雪の愛宕山公園の「ヨノジ」、後ろは子どもの「ナナ」と「ロク

  夏の終わりを告げるツクツクボウシが鳴きはじめた。昨夏以来、愛宕山のカモシカ「ヨノジ」の姿は見えない。過去の観察状況を考えると死亡したのだろう。1994年、愛宕山で「ハチノジ」と一緒に行動していたのが初観察。観察年の「4の字」と名付けて16年。途中、空白の観察期間があるものの足掛け16年の付き合いになる。当時3才位だったので18才位で天寿を全うしたことになる。ニホンカモシカとしては長寿の方だろう。

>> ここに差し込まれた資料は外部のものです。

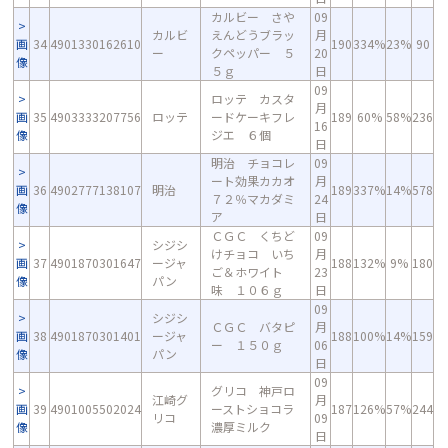
カルビー さや
09
カルビ
えんどうブラッ
月
画
34
4901330162610
190
334%
23%
90
ー
クペッパー ５
20
像
５ｇ
日
09
ロッテ カスタ
月
画
35
4903333207756
ロッテ
ードケーキフレ
189
60%
58%
236
16
像
ジエ ６個
日
明治 チョコレ
09
ート効果カカオ
月
画
36
4902777138107
明治
189
337%
14%
578
７２％マカダミ
24
像
ア
日
ＣＧＣ くちど
09
シジシ
けチョコ いち
月
画
37
4901870301647
ージャ
188
132%
9%
180
ご＆ホワイト
23
像
パン
味 １０６ｇ
日
09
シジシ
ＣＧＣ バタピ
月
画
38
4901870301401
ージャ
188
100%
14%
159
ー １５０ｇ
06
像
パン
日
09
グリコ 神戸ロ
江崎グ
月
画
39
4901005502024
ーストショコラ
187
126%
57%
244
リコ
09
像
濃厚ミルク
日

 ヨノジは我家にもよくやってきた。愛宕山公園の行き帰りに寄ったり、冬期愛宕山に何泊もするおりに、玄関先の「イチイ」をよく食べにきた。愛宕山は脇野沢港の入口にあり、脇野沢の玄関とも言える。南東からヤマセが吹く時は北西側の斜面、冬に北風が吹く時は南側斜面に移動して生活していた。我家の窓からヨノジを何度か観察したことがあるが、居場所によって風向きが分かった。寒いから風下に逃げるのではなく、風によって物音が聞こえず、安全確保する為に風のない場所に移動して生活するという、カモシカの生態もヨノジから学んだ。また子育て、子別れした後の生活の様子なども教えられ、カモシカ像の基本を培ってくれた。

 
悠々と道路を歩く「ヨノジ」
 
愛宕山周辺では、当時の村の人々も、道路を横断していると車を徐行させて待ったり、自転車も迂回させるようにしてヨノジやその子どもたちへの気遣いを見せてくれた。地域の人々に支えられてヨノジは生活していた。姿を見せなくなったこの頃は、「カモシカ、見えねえなー」と挨拶替わりに声をかけられる。人々も癒されていたのだろうと思う。現在、ヨノジの子どもたちがオトナになって「愛宕山詣で」を続けている。我家の芝生も横切って様子は母親そっくり。「あれ! ヨノジか?」と錯覚する。ふと懐かしい想いにかられるが、ヨノジはちゃんと生活する方法を子どもたちに伝承して、そして逝ったのだ。